- **WHAT YOU WILL DO**
Wherever "نسبی" turns up in the entries, copy out the line that holds it.

Saved data entries
------------

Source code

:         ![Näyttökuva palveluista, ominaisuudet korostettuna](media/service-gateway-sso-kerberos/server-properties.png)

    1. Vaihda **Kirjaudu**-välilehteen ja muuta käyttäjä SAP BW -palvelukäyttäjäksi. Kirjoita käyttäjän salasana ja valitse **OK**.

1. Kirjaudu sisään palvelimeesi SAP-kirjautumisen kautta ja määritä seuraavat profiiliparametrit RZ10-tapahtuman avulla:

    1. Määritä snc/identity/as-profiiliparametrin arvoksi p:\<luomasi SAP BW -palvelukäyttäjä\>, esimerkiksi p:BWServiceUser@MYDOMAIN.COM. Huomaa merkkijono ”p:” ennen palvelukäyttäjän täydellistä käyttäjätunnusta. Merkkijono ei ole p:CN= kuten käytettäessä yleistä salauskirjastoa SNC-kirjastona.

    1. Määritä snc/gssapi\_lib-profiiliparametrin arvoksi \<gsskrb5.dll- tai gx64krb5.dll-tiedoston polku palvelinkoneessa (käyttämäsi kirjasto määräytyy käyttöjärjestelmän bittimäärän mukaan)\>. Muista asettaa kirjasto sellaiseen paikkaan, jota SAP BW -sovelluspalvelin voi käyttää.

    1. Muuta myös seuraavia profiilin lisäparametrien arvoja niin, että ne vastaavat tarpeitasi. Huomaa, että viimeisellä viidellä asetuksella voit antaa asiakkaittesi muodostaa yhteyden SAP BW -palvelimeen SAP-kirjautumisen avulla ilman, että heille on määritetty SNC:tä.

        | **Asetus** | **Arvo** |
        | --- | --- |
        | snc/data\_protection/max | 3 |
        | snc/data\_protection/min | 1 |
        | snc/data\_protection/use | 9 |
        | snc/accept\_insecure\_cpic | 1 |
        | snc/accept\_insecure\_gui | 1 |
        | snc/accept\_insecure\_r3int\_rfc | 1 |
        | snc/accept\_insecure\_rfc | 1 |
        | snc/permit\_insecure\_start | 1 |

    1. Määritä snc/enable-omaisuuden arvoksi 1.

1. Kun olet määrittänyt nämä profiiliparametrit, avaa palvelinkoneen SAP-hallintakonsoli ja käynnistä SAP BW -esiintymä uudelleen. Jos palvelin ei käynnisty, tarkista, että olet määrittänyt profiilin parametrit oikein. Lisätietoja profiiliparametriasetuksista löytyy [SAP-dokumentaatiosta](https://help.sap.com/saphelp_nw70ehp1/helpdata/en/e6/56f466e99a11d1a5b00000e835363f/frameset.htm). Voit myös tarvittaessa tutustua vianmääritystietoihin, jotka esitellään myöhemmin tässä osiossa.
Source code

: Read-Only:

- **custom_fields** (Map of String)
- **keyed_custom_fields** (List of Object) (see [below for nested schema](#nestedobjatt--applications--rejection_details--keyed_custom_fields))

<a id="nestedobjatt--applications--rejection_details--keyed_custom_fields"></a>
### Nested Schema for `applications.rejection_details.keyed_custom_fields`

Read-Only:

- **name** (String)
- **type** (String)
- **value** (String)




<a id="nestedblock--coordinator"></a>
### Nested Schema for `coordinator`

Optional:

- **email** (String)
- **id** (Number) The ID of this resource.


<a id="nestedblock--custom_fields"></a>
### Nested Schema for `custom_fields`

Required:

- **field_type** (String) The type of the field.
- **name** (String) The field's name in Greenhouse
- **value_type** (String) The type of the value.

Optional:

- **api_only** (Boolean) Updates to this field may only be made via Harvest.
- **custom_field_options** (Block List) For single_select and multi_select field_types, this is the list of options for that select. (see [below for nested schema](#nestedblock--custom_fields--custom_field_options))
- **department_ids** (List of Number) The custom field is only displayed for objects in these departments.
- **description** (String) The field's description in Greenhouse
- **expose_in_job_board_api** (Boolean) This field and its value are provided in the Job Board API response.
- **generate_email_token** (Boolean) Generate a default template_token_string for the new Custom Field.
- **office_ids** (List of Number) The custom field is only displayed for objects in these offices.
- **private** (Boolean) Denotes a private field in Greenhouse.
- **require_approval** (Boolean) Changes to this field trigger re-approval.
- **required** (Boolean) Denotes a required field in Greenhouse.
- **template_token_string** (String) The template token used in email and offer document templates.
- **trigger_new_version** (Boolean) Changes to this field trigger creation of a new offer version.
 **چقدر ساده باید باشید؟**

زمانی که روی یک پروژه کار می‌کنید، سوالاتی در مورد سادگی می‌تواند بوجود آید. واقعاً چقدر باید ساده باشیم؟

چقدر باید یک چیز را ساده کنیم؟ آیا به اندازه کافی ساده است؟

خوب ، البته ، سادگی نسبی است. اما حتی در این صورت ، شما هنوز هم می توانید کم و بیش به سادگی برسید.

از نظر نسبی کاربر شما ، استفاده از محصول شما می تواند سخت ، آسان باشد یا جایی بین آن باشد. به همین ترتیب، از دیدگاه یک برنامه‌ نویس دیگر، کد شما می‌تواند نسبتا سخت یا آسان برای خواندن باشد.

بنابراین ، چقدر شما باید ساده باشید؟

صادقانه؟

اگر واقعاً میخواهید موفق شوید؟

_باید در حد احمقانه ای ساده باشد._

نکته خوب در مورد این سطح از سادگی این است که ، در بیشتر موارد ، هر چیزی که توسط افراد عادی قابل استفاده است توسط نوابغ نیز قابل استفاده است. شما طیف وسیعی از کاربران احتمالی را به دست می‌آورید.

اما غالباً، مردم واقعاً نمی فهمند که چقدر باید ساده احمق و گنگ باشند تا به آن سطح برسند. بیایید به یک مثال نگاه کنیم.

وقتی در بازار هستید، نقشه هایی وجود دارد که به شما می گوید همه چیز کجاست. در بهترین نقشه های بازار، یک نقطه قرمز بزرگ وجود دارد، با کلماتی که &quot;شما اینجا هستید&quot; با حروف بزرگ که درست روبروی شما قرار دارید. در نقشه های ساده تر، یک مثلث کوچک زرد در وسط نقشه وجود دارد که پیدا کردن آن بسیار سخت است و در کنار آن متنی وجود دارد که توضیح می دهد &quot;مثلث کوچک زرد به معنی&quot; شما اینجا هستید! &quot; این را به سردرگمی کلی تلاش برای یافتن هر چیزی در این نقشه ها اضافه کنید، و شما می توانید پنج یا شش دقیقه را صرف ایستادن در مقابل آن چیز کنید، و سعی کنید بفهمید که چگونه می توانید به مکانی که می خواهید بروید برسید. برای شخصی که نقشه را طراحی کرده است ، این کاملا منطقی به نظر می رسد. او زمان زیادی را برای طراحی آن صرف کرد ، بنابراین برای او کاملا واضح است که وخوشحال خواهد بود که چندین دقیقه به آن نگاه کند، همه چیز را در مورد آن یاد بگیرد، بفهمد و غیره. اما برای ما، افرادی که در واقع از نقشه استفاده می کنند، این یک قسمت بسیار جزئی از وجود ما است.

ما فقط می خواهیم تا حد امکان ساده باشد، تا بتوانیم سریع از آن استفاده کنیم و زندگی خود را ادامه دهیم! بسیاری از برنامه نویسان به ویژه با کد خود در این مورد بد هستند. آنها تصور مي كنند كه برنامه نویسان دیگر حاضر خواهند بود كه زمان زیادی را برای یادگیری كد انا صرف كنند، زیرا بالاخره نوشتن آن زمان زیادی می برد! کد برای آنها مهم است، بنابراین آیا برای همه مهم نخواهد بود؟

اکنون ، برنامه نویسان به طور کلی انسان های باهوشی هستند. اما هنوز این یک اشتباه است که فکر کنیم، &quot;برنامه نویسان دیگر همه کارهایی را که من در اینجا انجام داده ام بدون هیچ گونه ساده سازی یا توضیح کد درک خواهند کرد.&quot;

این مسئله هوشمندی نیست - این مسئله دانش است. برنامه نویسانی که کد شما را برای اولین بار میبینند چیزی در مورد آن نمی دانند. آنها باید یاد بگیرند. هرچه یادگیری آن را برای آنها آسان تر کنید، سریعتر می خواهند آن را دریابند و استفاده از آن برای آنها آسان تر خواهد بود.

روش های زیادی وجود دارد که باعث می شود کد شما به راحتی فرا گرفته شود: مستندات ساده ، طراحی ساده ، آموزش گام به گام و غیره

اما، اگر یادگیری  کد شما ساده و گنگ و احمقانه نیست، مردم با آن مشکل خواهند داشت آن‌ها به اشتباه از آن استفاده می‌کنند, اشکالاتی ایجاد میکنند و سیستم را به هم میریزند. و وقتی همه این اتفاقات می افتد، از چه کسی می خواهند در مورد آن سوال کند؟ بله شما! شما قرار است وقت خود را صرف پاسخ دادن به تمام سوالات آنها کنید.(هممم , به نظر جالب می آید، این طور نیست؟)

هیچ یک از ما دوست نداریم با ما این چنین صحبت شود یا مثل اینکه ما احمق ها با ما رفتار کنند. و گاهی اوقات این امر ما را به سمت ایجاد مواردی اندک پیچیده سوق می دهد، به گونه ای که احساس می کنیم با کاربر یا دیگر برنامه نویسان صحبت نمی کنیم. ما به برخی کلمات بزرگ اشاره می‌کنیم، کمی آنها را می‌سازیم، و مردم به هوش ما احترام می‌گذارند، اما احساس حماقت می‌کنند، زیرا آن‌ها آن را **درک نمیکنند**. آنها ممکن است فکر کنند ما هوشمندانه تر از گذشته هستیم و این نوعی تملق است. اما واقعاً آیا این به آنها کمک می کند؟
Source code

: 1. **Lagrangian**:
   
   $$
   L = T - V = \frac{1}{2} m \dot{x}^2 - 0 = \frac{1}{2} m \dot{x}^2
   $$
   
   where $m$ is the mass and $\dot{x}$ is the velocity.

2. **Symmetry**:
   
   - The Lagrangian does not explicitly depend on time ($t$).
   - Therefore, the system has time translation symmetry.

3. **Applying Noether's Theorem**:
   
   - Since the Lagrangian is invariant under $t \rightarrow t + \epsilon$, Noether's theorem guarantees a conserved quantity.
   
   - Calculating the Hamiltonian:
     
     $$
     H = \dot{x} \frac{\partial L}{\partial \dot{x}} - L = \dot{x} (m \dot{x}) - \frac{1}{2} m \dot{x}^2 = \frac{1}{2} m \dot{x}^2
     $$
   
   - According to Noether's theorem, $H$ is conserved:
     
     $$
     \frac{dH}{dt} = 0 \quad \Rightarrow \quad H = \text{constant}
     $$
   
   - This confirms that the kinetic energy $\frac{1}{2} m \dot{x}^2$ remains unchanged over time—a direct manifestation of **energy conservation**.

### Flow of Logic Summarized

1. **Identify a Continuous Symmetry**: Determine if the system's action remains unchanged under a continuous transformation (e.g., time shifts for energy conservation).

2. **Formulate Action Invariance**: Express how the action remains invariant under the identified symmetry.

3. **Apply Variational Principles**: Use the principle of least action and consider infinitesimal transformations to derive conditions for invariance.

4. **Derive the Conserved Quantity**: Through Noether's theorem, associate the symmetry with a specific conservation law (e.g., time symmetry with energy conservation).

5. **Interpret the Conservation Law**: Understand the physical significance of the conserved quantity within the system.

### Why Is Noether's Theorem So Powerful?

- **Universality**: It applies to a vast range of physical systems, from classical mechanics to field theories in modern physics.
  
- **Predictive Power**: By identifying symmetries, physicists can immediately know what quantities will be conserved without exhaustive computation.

------------

- **TASK RESULT**
خوب ، البته ، سادگی نسبی است. اما حتی در این صورت ، شما هنوز هم می توانید کم و بیش به سادگی برسید.
از نظر نسبی کاربر شما ، استفاده از محصول شما می تواند سخت ، آسان باشد یا جایی بین آن باشد. به همین ترتیب، از دیدگاه یک برنامه‌ نویس دیگر، کد شما می‌تواند نسبتا سخت یا آسان برای خواندن باشد.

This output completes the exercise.